Separate campaigns give you clean data. You can see exactly how your catch-all segment performs without it contaminating the metrics from your verified sends. If catch-all performance deteriorates, you can pause that campaign without disrupting anything else.
Start catch-all campaigns at meaningfully lower volume than your verified campaigns. If you're comfortably sending 80 emails per day per mailbox on your verified sequences, cut that back when you launch a catch-all campaign — especially in the first few weeks. Build a performance baseline before scaling up.
The operational setup is simple: Campaign A gets your verified list, Campaign B gets your catch-all list. Same sequences, same copy if you want — just separate sending pools so you can monitor risk independently.
Watch These Numbers Closely When Running Catch-All Campaigns
Bounce rate is the number you care about most. [unverified] A bounce rate above 3–5% is widely cited as the threshold that starts to draw attention from Gmail and Microsoft 365's filtering systems — if your catch-all campaign is pushing past that, pull back immediately.
Spam complaint rates deserve the same independent tracking. Don't average your catch-all complaints into your overall complaint rate — keep them separate so you can spot problems early. A spike in complaints on your catch-all campaign is a signal to reduce volume, not ignore.
Watch for sudden drops in reply rate too. A falling reply rate often indicates worsening inbox placement before your other metrics catch up. If your catch-all campaign goes from 5 replies per 100 sends to 1, something has changed — investigate before scaling further.

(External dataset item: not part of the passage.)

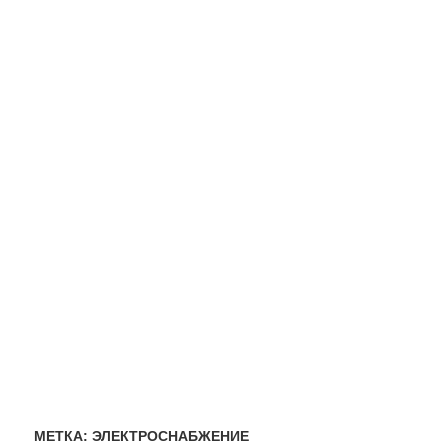
МЕТКА:
ЭЛЕКТРОСНАБЖЕНИЕ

The stakes extend beyond a single campaign. Domain reputation affects every mailbox sending from that domain. If a poorly managed catch-all campaign damages your domain reputation, it drags down performance across all your other sequences too — including the ones running on your best-verified lists. Catch-all risk is never fully contained to a single campaign.
Next Steps
Before you send to another catch-all address, run through this checklist:
- Segment your lead list into three buckets: verified valid, catch-all, and invalid
- Build separate campaigns for verified and catch-all audiences — never mix them
- Start catch-all campaign volume lower than your verified sends
- Set a bounce rate alert — if it climbs past 3–5%, pause the catch-all campaign immediately
- Track spam complaints and reply rates independently for each campaign
- Verify SPF, DKIM, and DMARC are passing before adding any catch-all volume
- Check domain reputation regularly — catch-all problems affect your entire infrastructure
Catch-all domains aren't a reason to panic and they're not a green light to blast away. Treat them as a separate risk tier, monitor the signals closely, and you'll capture the real pipeline hiding in your unverified list without wrecking the deliverability you've already built.